Extrait -
────────────────────────────────────────

À son retour à Paris, il retrouva la trace d’autres œuvres, dans des collections moins connues ou chez les marchands d’art. La plupart des tableaux alors attribués à Vermeer passèrent entre ses mains ; il en acheta quelques-uns pour lui et aida à l’acquisition des autres par des collections privées. Il entretenait de meilleurs rapports avec les collectionneurs qu’avec les directeurs de musée – sir Charles Eastlake, par exemple, recueillit l’avis de Bürger, mais refusa en fin de compte les Vermeer qui lui étaient proposés.

Les recherches de Bürger parvinrent à leur aboutissement avec la monographie et le catalogue qu’il publia dans la Gazette des Beaux-Arts de 1866, dédié à Champfleury. Pour ces textes, il avait exploré toutes les archives et les critiques déjà existantes, afin d’esquisser une histoire de la fortune critique de Vermeer. Il avait aussi tenté de cerner l’importance de Vermeer dans l’école hollandaise, et de définir ses différents styles de peinture – certes variés, mais toujours très distincts – en mettant particulièrement l’accent sur son usage de la couleur et son don merveilleux pour rendre la lumière naturelle. Bien qu’il fût parfaitement conscient du risque de tendre à inclure un trop grand nombre de tableaux, il préféra, par optimisme, cataloguer soixante-dix œuvres environ, dont certaines étaient déjà localisées, d’autres « à retrouver » et d’autres encore « à vérifier ». Ce fut pendant cette même année 1866 qu’il permit l’organisation de la première exposition Vermeer à Paris, grâce à l’envoi de pas moins de onze tableaux à cette célèbre Exposition rétrospective. Seules quatre de ces toiles sont aujourd’hui considérées comme authentiques, mais elles attirèrent et séduisirent un public trié sur le volet, composé de critiques, d’historiens et d’artistes. C’est suite à cela que le premier Vermeer (La Dentellière) entra au Louvre, en 1870. La nouvelle génération d’historiens de l’art qui se mit à étudier Vermeer, comme Henri Havard, s’inspira des analyses révolutionnaires de Bürger, qui avaient lancé l’intérêt historique, critique et littéraire pour l’artiste, tel qu’il se poursuivit jusqu’à nos jours, sans jamais faiblir.

Le seul projet concernant l’art hollandais que Bürger ne vit jamais se réaliser fut le magnum opus qu’il avait entrepris sur la vie et l’œuvre de Rembrandt : il commença ses recherches durant sa période d’exil, et les poursuivit jusqu’à sa mort. Malgré ses espoirs répétés de publication, l’ouvrage resta inachevé lorsque Bürger disparut, à la grande déception de nombreux critiques et historiens avec qui il avait entretenu une correspondance, comme Carel Vosmaer, Charles Blanc, Paul Mantz, Louis Viardot, Marius Chaumelin, Wilhelm von Bode, et bien d’autres auteurs qui avaient recouru à ses conseils.

────────────────────────────────────────

Données -
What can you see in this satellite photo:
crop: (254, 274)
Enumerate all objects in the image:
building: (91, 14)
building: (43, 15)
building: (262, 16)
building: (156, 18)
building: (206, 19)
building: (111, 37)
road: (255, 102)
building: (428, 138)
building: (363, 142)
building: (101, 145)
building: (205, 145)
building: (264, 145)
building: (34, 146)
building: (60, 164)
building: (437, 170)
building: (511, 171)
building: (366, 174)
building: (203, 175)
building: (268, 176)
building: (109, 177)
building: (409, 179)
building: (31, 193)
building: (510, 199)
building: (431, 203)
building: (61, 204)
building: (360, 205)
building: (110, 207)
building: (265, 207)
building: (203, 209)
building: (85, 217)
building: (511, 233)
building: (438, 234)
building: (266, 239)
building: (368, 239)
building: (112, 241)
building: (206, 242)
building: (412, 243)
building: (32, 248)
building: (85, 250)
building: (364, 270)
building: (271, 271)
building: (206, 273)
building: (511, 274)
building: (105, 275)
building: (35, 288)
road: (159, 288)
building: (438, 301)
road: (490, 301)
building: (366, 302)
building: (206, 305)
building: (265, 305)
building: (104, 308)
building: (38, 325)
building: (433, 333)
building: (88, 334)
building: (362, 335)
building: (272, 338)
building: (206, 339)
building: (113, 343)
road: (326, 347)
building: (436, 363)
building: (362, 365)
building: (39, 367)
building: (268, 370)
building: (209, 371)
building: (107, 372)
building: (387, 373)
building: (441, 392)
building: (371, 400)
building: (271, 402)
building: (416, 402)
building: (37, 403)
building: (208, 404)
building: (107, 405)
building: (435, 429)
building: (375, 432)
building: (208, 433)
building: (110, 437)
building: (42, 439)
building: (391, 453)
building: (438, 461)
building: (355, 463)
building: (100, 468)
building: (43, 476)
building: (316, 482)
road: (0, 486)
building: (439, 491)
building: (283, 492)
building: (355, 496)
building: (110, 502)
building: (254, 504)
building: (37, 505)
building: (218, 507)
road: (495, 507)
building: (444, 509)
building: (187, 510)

────────────────────────────────────────

Consignes -
1. D'après l'extrait, quel fut le premier Vermeer à entrer au Louvre ?
2. Donnez seulement le nombre de lignes des entrées où figure la chaîne « road », en tenant compte de la casse.

Réponses -
1. La Dentellière, entrée au Louvre en 1870.

2. 6